Pernyataan ini disampaikan langsung oleh Gus Ipul dalam agenda Rapat Kerja Bersama Komisi VIII DPR RI yang berlangsung di Kompleks Parlemen, Jakarta.
Rincian Anggaran Lengkap
Menurut penuturan Gus Ipul, dana tersebut mencakup beragam kebutuhan mendasar dan pendukung pendidikan siswa, mulai dari penyediaan seragam sekolah, sepatu, perlengkapan alat tulis, hingga fasilitas teknologi seperti laptop. Seluruh kebutuhan tersebut ditanggung sepenuhnya oleh pemerintah guna memastikan keberhasilan pelaksanaan program Sekolah Rakyat.

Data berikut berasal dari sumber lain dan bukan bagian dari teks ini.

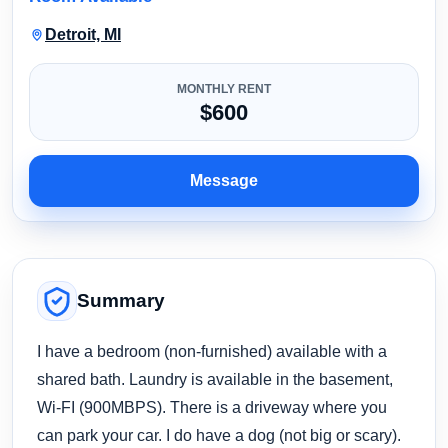
Detroit, MI
MONTHLY RENT
$600
Message
Summary
I have a bedroom (non-furnished) available with a
shared bath. Laundry is available in the basement,
Wi-FI (900MBPS). There is a driveway where you
can park your car. I do have a dog (not big or scary).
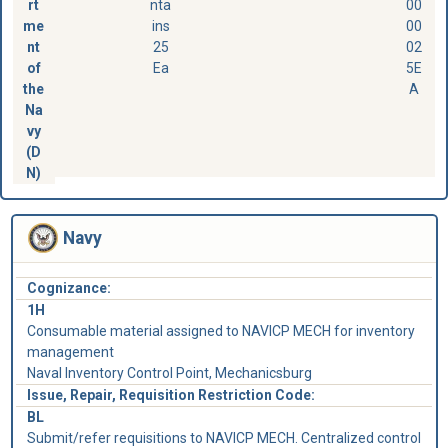
rt
nta
00
me
ins
00
nt
25
02
of
Ea
5E
the
A
Na
vy
(D
N)
Navy
Cognizance:
1H
Consumable material assigned to NAVICP MECH for inventory
management
Naval Inventory Control Point, Mechanicsburg
Issue, Repair, Requisition Restriction Code:
BL
Submit/refer requisitions to NAVICP MECH. Centralized control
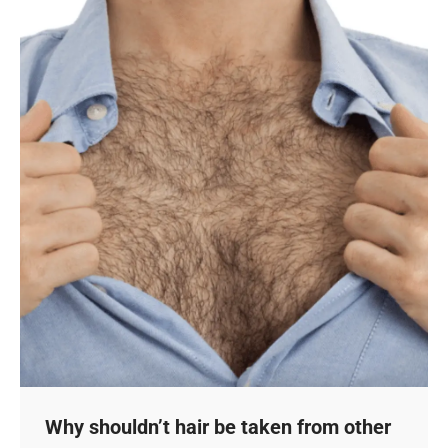
Why shouldn’t hair be taken from other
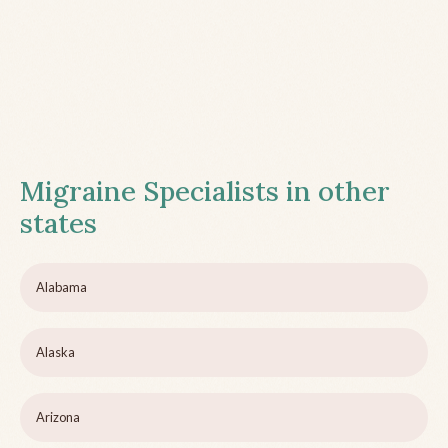
Migraine Specialists in other
states
Alabama
Alaska
Arizona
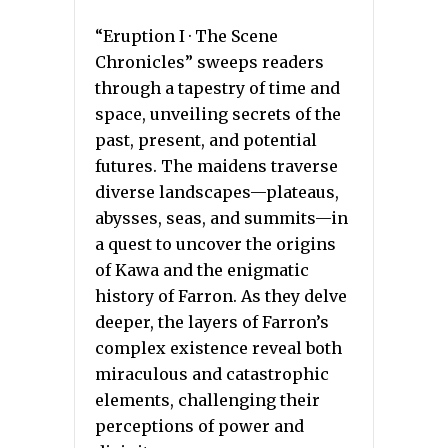
“Eruption I · The Scene
Chronicles” sweeps readers
through a tapestry of time and
space, unveiling secrets of the
past, present, and potential
futures. The maidens traverse
diverse landscapes—plateaus,
abysses, seas, and summits—in
a quest to uncover the origins
of Kawa and the enigmatic
history of Farron. As they delve
deeper, the layers of Farron’s
complex existence reveal both
miraculous and catastrophic
elements, challenging their
perceptions of power and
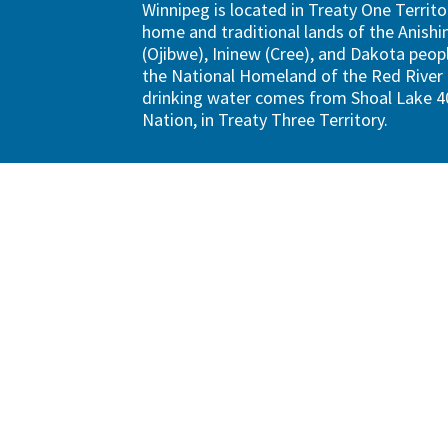
Winnipeg is located in Treaty One Territo
home and traditional lands of the Anish
(Ojibwe), Ininew (Cree), and Dakota peopl
the National Homeland of the Red River 
drinking water comes from Shoal Lake 40
Nation, in Treaty Three Territory.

“Kami telah melaporkan kepada Bapak Presiden. Indeks pembiayaan untuk tiap siswa itu sekitar Rp 48,25 juta per tahun,” ujar Gus Ipul seperti dikutip dalam rapat, Minggu (1/6/2025).
Alasan Besarnya Anggaran di Tahun Pertama
Gus Ipul menegaskan bahwa tingginya nominal anggaran khususnya terjadi pada tahun pertama pelaksanaan program, karena adanya kebutuhan pengadaan sarana dan prasarana awal. Meski demikian, ia optimistis bahwa biaya operasional di tahun-tahun selanjutnya akan mengalami penurunan signifikan, seiring telah tersedianya fasilitas utama yang digunakan secara berkelanjutan.
“Biaya besar di awal adalah hal wajar. Tahun pertama kita butuh bangun pondasi — dari perangkat fisik sampai kebutuhan belajar. Tapi ke depan, biaya per siswa akan lebih rendah karena fasilitas sudah lengkap,” jelasnya.
Program Strategis Pemerintah
Program Sekolah Rakyat merupakan salah satu langkah strategis pemerintah dalam meningkatkan akses pendidikan berkualitas bagi seluruh lapisan masyarakat, khususnya bagi siswa-siswa dari keluarga pra-sejahtera. Dengan pembiayaan penuh dari negara, diharapkan tak ada lagi hambatan finansial yang membuat anak-anak Indonesia terpaksa putus sekolah.